#### [Passage to read]
'''

Guerrant said with all of this considered, when a child knows they have one specific person who’s looking out for their best interests, it can be a game-changer, positively affecting their self-confidence and overall wellbeing.

“Our outcomes are wonderful. They’re more likely to graduate from high school; they typically find permanency more quickly. Long-term studies have shown we have a tendency to break the cycle of generational abuse. So children who have a CASA volunteer, they grow up and are less likely to abuse their own children,” Guerrant said. “It is a truly interesting, unique and wonderful service we provide that no other agency can provide.”

Guerrant said CASA “is not a Band-Aid. We’re preventing future things from happening.”

CASA volunteers work with children from age 0 to 18. “I just wanted to express how important it is that we realize that the number is increasing at a rapid rate. That’s a lot of children …”

Magistrate Phil Sammons, who was chairing the meeting in the absence of Judge-Executive Harold McKinney, asked, “Do you have a problem with — say, you have a child under your care, and a mother or dad decides they want to take them themselves. Do you have the authority to keep them and supervise them? What’s the deal with that?”

“No, we do not provide that type of service,” Guerrant answered. “Social workers would be the ones who deal with that. We’re an independent set of eyes and ears that basically report to the judge and the court parties.”

'''

Please extend the piece above about CASA volunteers, picking up right after its final sentence.

#### [Data listing]
'''

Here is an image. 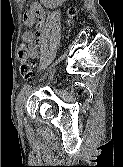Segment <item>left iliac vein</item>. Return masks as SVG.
<instances>
[{
  "label": "left iliac vein",
  "mask_w": 123,
  "mask_h": 167,
  "mask_svg": "<svg viewBox=\"0 0 123 167\" xmlns=\"http://www.w3.org/2000/svg\"><path fill=\"white\" fill-rule=\"evenodd\" d=\"M25 101H26V97L23 96L16 103V113L20 121L22 120V117H23V106L25 104Z\"/></svg>",
  "instance_id": "4c4485c4"
}]
</instances>
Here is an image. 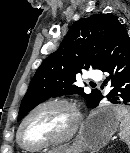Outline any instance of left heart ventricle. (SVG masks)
I'll return each mask as SVG.
<instances>
[{"label":"left heart ventricle","mask_w":130,"mask_h":153,"mask_svg":"<svg viewBox=\"0 0 130 153\" xmlns=\"http://www.w3.org/2000/svg\"><path fill=\"white\" fill-rule=\"evenodd\" d=\"M73 123L71 111L64 106H47L34 113L26 122L22 139L38 144L62 137Z\"/></svg>","instance_id":"obj_1"}]
</instances>
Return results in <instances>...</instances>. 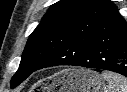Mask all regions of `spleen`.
<instances>
[{
  "instance_id": "1",
  "label": "spleen",
  "mask_w": 127,
  "mask_h": 92,
  "mask_svg": "<svg viewBox=\"0 0 127 92\" xmlns=\"http://www.w3.org/2000/svg\"><path fill=\"white\" fill-rule=\"evenodd\" d=\"M101 77L107 83L103 92H127V79L119 74L104 71Z\"/></svg>"
}]
</instances>
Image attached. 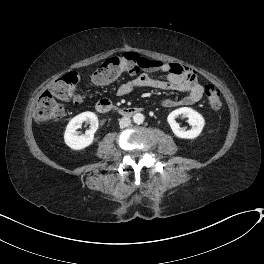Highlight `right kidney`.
<instances>
[{
	"label": "right kidney",
	"mask_w": 264,
	"mask_h": 264,
	"mask_svg": "<svg viewBox=\"0 0 264 264\" xmlns=\"http://www.w3.org/2000/svg\"><path fill=\"white\" fill-rule=\"evenodd\" d=\"M83 122H89L90 128L83 135H78L77 129L81 128ZM99 121L95 113L83 112L70 120L65 133L64 141L73 150H81L92 144L94 133L97 131Z\"/></svg>",
	"instance_id": "obj_1"
}]
</instances>
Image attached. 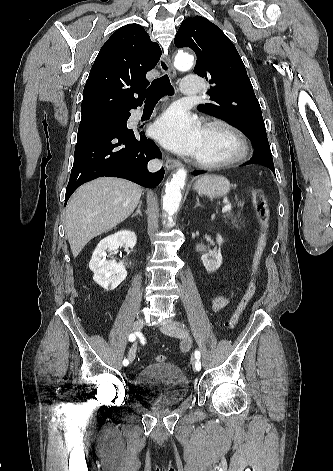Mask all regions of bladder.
Listing matches in <instances>:
<instances>
[{"label":"bladder","instance_id":"obj_1","mask_svg":"<svg viewBox=\"0 0 333 471\" xmlns=\"http://www.w3.org/2000/svg\"><path fill=\"white\" fill-rule=\"evenodd\" d=\"M189 391V380L184 371L171 362L145 365L134 380L135 395L151 405H175Z\"/></svg>","mask_w":333,"mask_h":471}]
</instances>
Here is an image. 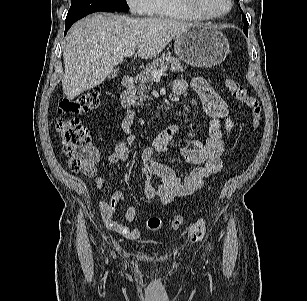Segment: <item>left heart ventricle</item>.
<instances>
[{"label":"left heart ventricle","instance_id":"left-heart-ventricle-1","mask_svg":"<svg viewBox=\"0 0 307 301\" xmlns=\"http://www.w3.org/2000/svg\"><path fill=\"white\" fill-rule=\"evenodd\" d=\"M201 6L204 8L214 12V13H221L225 11L228 6V0H198Z\"/></svg>","mask_w":307,"mask_h":301}]
</instances>
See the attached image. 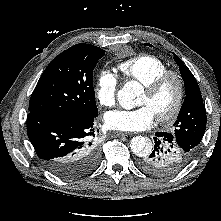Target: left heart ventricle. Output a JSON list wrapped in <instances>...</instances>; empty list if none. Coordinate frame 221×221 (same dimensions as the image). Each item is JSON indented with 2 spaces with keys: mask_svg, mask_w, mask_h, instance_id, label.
<instances>
[{
  "mask_svg": "<svg viewBox=\"0 0 221 221\" xmlns=\"http://www.w3.org/2000/svg\"><path fill=\"white\" fill-rule=\"evenodd\" d=\"M177 88L174 81H169L156 95H149L144 91L140 97L139 105H147L155 116L170 109L176 98Z\"/></svg>",
  "mask_w": 221,
  "mask_h": 221,
  "instance_id": "b2bd125f",
  "label": "left heart ventricle"
}]
</instances>
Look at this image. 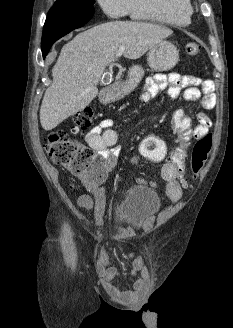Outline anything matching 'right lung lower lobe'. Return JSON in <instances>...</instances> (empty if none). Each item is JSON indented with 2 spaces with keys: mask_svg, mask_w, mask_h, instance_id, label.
I'll list each match as a JSON object with an SVG mask.
<instances>
[{
  "mask_svg": "<svg viewBox=\"0 0 233 328\" xmlns=\"http://www.w3.org/2000/svg\"><path fill=\"white\" fill-rule=\"evenodd\" d=\"M93 15H79V16H67V15H53L48 16L43 29L42 37V54L45 57L50 50L52 44L68 34L74 29H77L84 25Z\"/></svg>",
  "mask_w": 233,
  "mask_h": 328,
  "instance_id": "98d812e1",
  "label": "right lung lower lobe"
}]
</instances>
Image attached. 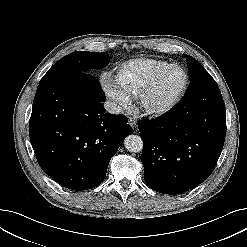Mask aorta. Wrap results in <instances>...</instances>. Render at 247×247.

'''

#### [Written response]
“So, the judge sends the kids to you?” Sammons asked.

“Well, he appoints them to us and we investigate their case. We follow up, make recommendations for services for them. They’re never in our custody in any shape or form,” Guerrant said.

“They don’t provide direct care,” County Attorney Lynne Dean said to Sammons.

“We facilitate processes. We try to — we’re a non-bureaucratic approach to thinking outside of the box as to how we can achieve safety and permanency more quickly for every child we serve,” Guerrant said.

“As you all know, my office works with CASA quite a lot,” Dean added. “When people ask me what can I do to help with this drug epidemic, one way that anyone in the community can help — and, I think, make a direct impact on the drug epidemic — is to become a CASA volunteer or a foster parent. It’s really a very worthy, worthy cause.”